Énoncé ▸ Présentez sous forme de liste numérotée les lignes ci-dessous, sans les lignes vides, en commençant à la toute première et en vous arrêtant après celle qui contient « sub-region: Aigle District », cette dernière incluse.
┌──
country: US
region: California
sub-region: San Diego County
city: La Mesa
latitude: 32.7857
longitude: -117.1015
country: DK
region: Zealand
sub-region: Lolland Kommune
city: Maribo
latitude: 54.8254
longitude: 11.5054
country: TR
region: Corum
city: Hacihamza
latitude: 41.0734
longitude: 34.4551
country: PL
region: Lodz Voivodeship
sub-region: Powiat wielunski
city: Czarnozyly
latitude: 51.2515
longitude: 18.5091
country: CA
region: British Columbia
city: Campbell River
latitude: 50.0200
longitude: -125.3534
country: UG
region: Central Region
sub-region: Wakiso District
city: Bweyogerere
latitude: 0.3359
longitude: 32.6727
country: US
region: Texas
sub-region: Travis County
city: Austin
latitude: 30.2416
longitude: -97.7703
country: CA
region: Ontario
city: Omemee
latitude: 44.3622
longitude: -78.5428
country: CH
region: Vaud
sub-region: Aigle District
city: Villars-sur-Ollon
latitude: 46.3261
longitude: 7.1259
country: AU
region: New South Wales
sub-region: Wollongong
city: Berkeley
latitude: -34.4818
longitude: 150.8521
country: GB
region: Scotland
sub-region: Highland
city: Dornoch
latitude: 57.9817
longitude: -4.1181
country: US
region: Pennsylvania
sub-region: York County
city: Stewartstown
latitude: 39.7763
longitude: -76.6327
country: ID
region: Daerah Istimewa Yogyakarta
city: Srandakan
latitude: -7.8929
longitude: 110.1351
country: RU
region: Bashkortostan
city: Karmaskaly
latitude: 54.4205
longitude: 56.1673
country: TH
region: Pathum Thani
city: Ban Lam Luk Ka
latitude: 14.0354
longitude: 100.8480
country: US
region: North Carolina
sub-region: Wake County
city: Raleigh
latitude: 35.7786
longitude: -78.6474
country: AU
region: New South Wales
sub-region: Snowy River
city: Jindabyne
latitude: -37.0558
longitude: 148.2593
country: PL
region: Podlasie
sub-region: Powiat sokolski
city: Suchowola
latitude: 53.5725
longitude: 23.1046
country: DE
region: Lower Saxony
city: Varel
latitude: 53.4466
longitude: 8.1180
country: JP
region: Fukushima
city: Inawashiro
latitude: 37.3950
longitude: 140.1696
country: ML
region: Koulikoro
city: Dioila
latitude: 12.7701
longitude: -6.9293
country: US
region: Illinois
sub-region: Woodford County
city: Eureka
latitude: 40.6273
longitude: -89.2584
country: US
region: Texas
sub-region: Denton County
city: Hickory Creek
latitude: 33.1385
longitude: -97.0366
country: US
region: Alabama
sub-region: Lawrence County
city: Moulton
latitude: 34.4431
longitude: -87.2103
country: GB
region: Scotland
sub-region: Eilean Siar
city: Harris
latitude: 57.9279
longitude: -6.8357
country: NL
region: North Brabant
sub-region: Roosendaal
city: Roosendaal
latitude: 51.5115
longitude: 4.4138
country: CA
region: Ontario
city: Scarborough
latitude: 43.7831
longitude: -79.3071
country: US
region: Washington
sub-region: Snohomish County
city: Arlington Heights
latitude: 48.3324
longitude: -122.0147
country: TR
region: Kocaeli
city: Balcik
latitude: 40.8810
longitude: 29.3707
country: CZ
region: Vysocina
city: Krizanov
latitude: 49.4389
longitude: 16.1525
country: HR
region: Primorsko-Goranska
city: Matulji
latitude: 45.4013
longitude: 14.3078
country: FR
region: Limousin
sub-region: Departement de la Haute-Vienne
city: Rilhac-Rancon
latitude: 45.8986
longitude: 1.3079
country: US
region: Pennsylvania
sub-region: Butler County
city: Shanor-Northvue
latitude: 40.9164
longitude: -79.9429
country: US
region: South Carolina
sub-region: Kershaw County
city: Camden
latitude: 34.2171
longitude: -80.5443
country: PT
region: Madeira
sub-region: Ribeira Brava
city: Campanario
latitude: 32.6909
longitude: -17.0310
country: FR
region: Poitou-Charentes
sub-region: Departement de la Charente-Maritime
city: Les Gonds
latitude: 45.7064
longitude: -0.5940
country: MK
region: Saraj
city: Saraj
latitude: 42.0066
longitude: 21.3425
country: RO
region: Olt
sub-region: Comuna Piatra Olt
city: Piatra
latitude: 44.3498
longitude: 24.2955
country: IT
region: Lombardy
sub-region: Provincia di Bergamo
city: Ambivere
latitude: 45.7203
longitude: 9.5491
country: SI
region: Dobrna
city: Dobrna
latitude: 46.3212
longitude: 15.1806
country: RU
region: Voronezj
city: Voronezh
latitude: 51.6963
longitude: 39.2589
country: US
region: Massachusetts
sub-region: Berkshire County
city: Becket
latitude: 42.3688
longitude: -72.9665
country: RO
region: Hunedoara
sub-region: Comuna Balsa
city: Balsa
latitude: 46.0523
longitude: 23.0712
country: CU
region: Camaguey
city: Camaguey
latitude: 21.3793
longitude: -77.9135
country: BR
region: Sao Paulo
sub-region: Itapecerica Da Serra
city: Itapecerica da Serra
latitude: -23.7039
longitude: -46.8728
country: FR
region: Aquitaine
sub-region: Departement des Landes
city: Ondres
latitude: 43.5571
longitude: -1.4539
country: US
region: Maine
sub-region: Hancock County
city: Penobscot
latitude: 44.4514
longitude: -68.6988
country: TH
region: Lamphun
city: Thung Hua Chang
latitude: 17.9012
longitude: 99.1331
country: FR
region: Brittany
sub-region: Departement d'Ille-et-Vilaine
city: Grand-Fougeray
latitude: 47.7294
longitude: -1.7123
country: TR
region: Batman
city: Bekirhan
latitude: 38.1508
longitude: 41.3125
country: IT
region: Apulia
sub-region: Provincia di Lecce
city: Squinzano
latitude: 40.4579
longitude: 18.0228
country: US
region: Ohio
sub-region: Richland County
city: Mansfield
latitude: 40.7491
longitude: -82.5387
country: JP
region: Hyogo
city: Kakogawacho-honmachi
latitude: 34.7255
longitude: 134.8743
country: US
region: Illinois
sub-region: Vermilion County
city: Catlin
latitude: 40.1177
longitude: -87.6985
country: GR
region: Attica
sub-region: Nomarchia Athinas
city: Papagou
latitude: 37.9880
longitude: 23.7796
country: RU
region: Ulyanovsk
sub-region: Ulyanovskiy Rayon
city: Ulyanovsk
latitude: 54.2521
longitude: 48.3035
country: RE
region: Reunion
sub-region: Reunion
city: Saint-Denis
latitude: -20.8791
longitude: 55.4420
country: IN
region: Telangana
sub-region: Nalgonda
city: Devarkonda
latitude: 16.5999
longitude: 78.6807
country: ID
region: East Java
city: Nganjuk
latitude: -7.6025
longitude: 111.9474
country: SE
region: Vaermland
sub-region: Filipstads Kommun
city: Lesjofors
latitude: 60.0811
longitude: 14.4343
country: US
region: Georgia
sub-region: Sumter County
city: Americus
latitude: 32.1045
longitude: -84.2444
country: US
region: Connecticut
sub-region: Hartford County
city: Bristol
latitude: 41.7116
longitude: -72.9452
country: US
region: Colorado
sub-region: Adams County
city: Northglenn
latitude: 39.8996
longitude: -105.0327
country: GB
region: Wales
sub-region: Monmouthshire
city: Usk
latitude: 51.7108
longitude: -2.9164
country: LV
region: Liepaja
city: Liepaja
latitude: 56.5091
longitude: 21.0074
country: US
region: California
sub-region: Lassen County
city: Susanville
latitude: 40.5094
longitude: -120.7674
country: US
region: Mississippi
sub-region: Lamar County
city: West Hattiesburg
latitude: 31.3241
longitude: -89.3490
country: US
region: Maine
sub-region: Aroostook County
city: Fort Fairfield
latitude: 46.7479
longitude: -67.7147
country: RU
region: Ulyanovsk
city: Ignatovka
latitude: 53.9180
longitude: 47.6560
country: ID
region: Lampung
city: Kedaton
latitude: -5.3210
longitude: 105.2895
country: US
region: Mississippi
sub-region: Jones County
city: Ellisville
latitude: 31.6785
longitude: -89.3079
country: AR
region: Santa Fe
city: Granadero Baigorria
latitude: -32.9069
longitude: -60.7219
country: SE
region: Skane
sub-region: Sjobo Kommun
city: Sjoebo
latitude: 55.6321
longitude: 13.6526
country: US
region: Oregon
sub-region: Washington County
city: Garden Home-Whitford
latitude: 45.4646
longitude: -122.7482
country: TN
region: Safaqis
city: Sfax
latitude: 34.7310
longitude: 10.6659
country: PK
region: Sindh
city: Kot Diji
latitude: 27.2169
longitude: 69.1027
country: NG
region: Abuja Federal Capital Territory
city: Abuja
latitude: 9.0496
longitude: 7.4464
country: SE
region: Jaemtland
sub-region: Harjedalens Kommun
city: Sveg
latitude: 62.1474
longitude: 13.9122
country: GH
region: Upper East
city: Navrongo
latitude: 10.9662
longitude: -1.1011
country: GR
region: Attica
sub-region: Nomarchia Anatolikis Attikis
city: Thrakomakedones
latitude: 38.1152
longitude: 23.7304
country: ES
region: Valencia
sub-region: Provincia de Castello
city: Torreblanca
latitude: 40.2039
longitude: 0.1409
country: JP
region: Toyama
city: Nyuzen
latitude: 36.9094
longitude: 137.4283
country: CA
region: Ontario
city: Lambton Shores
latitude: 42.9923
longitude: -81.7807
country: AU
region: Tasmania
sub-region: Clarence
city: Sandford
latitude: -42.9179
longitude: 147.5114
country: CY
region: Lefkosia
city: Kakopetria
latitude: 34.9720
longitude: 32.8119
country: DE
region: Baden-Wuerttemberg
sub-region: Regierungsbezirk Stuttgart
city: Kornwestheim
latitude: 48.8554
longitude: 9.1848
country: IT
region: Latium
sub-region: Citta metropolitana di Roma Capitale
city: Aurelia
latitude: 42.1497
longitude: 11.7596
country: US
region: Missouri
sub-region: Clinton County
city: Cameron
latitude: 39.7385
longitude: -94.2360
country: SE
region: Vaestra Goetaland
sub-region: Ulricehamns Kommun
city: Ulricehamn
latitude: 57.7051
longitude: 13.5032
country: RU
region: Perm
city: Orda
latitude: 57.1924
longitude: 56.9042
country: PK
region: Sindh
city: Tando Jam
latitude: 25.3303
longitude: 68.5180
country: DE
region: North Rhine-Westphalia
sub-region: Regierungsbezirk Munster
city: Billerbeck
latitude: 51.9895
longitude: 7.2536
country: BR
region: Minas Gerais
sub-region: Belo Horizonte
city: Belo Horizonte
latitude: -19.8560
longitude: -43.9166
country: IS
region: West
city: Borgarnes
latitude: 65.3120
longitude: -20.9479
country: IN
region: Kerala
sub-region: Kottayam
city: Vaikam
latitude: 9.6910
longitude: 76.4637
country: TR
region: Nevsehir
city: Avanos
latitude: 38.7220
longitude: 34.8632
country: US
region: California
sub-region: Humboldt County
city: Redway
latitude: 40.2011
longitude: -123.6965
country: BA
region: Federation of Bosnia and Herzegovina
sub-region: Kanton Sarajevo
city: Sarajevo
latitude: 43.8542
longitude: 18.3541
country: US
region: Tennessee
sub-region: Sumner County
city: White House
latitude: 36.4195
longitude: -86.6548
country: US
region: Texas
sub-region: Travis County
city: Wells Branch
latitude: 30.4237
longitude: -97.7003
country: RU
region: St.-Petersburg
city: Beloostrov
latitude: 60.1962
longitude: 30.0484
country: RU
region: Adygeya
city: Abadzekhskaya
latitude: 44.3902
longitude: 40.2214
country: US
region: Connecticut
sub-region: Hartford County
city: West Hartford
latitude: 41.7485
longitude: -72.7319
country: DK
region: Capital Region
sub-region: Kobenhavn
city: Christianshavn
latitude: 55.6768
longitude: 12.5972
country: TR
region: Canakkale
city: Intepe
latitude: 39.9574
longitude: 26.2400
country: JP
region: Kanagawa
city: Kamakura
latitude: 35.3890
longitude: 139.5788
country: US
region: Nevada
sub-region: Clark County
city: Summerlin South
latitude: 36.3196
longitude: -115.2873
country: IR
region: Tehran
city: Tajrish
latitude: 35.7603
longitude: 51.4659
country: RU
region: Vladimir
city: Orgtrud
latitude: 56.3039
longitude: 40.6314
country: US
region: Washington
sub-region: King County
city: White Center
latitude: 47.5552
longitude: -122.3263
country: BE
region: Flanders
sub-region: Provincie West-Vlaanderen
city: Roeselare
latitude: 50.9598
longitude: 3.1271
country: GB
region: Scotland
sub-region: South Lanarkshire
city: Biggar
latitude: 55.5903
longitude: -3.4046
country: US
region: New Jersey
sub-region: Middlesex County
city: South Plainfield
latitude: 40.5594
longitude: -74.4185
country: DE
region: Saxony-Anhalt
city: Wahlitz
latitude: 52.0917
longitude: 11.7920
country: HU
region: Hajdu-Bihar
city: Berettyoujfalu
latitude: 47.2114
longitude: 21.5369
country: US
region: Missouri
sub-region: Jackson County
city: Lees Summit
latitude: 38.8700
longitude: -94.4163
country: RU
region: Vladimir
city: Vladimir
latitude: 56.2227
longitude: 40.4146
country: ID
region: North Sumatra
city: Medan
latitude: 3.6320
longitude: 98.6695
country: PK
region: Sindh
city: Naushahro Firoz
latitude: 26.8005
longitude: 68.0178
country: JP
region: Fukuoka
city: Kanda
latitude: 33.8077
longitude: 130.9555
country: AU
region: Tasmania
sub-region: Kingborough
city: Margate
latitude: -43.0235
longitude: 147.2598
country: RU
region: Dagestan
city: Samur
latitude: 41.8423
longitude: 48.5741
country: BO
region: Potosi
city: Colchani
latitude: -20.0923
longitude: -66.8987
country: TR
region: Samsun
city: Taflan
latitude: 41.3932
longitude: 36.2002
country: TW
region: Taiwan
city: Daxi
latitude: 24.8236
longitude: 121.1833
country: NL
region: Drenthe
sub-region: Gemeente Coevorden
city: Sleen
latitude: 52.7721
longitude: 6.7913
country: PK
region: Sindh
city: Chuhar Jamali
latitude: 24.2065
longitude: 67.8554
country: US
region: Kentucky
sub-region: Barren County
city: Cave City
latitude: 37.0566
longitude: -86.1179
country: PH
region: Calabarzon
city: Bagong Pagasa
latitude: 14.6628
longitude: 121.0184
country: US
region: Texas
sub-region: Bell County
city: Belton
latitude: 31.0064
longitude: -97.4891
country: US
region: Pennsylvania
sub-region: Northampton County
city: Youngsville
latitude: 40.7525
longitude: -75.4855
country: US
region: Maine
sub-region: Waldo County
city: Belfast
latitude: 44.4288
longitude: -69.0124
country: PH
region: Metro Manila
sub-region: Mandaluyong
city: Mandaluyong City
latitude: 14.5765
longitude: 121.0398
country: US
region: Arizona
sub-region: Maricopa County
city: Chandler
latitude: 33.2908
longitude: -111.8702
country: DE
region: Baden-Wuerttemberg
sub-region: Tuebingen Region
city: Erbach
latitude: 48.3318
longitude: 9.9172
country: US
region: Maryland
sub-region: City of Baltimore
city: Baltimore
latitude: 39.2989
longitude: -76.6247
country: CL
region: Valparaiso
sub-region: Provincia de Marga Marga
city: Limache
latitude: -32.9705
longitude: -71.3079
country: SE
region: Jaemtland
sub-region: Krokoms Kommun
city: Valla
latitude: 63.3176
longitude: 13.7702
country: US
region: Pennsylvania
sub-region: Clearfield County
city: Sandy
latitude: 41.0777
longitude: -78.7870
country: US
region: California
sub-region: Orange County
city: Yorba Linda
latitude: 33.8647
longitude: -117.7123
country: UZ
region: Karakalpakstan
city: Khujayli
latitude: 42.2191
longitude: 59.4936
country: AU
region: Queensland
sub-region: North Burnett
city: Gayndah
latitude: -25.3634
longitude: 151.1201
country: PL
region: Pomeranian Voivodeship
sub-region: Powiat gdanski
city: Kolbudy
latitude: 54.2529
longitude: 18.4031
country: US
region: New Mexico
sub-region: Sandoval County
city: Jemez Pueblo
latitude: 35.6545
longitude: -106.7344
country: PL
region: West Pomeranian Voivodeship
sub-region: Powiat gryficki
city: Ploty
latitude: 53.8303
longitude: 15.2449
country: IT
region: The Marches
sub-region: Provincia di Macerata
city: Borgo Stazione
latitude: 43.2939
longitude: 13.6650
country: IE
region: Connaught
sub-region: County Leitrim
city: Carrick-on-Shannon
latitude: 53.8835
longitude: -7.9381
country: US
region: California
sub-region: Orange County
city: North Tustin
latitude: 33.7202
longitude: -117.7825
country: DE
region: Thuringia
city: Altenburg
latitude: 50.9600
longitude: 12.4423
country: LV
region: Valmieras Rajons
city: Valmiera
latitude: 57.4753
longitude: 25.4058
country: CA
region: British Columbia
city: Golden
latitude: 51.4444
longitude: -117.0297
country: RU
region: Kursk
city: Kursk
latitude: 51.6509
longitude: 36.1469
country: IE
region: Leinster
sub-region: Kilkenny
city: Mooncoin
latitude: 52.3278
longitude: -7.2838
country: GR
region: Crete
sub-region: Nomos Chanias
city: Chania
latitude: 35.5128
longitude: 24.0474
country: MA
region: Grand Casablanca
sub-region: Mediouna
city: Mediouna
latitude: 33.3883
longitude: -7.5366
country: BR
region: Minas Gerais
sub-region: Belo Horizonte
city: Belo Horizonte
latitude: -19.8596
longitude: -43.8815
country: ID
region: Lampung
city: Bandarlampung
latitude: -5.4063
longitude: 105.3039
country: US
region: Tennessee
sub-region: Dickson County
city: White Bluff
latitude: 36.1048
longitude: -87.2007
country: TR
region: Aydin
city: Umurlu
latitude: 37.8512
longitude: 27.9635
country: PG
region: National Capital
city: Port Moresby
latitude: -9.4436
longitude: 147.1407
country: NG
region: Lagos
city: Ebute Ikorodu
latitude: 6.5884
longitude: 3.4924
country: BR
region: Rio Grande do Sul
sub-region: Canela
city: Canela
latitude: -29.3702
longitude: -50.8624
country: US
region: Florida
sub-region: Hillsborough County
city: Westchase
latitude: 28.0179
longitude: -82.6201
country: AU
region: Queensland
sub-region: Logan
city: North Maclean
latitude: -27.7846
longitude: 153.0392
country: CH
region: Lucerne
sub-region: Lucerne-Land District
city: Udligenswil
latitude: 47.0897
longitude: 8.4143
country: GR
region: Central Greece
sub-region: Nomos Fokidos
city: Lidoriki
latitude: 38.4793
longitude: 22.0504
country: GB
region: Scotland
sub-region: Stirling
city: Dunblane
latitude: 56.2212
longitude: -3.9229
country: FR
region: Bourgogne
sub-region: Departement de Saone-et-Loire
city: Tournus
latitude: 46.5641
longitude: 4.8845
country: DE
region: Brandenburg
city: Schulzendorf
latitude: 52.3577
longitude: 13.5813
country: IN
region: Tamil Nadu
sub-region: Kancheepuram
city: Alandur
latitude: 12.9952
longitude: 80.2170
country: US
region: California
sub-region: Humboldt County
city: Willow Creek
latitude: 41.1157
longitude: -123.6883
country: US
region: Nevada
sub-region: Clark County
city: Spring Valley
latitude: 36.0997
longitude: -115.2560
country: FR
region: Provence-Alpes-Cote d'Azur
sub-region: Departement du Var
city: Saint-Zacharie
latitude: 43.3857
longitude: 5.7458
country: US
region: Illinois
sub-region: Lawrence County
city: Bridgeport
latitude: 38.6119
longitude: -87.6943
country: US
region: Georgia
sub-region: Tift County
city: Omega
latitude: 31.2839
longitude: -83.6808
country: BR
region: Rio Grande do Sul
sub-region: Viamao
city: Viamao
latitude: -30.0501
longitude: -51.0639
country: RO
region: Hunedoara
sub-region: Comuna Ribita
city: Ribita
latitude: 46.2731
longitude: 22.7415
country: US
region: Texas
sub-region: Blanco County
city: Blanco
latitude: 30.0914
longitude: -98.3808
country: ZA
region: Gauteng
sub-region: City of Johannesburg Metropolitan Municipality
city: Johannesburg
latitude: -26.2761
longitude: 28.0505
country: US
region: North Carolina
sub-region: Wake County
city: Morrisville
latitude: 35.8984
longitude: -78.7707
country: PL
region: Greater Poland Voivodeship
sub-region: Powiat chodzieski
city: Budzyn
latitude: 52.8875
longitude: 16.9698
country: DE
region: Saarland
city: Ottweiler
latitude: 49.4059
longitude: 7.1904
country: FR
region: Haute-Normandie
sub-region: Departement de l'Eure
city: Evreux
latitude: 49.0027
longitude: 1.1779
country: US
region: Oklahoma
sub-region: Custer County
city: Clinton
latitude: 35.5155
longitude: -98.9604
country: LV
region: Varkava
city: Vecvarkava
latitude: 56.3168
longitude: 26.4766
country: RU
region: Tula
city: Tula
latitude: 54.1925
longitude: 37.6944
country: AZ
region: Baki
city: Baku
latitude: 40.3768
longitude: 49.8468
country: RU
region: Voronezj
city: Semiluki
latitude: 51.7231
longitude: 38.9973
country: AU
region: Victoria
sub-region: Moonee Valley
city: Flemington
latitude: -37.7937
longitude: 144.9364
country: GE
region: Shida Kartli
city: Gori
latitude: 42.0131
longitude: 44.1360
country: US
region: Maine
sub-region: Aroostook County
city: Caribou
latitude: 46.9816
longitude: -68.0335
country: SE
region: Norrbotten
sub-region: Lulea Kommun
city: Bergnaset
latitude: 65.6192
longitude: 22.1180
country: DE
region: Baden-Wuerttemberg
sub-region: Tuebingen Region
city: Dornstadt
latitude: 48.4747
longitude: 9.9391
└──
Réponse ▸
1. country: US
2. region: California
3. sub-region: San Diego County
4. city: La Mesa
5. latitude: 32.7857
6. longitude: -117.1015
7. country: DK
8. region: Zealand
9. sub-region: Lolland Kommune
10. city: Maribo
11. latitude: 54.8254
12. longitude: 11.5054
13. country: TR
14. region: Corum
15. city: Hacihamza
16. latitude: 41.0734
17. longitude: 34.4551
18. country: PL
19. region: Lodz Voivodeship
20. sub-region: Powiat wielunski
21. city: Czarnozyly
22. latitude: 51.2515
23. longitude: 18.5091
24. country: CA
25. region: British Columbia
26. city: Campbell River
27. latitude: 50.0200
28. longitude: -125.3534
29. country: UG
30. region: Central Region
31. sub-region: Wakiso District
32. city: Bweyogerere
33. latitude: 0.3359
34. longitude: 32.6727
35. country: US
36. region: Texas
37. sub-region: Travis County
38. city: Austin
39. latitude: 30.2416
40. longitude: -97.7703
41. country: CA
42. region: Ontario
43. city: Omemee
44. latitude: 44.3622
45. longitude: -78.5428
46. country: CH
47. region: Vaud
48. sub-region: Aigle District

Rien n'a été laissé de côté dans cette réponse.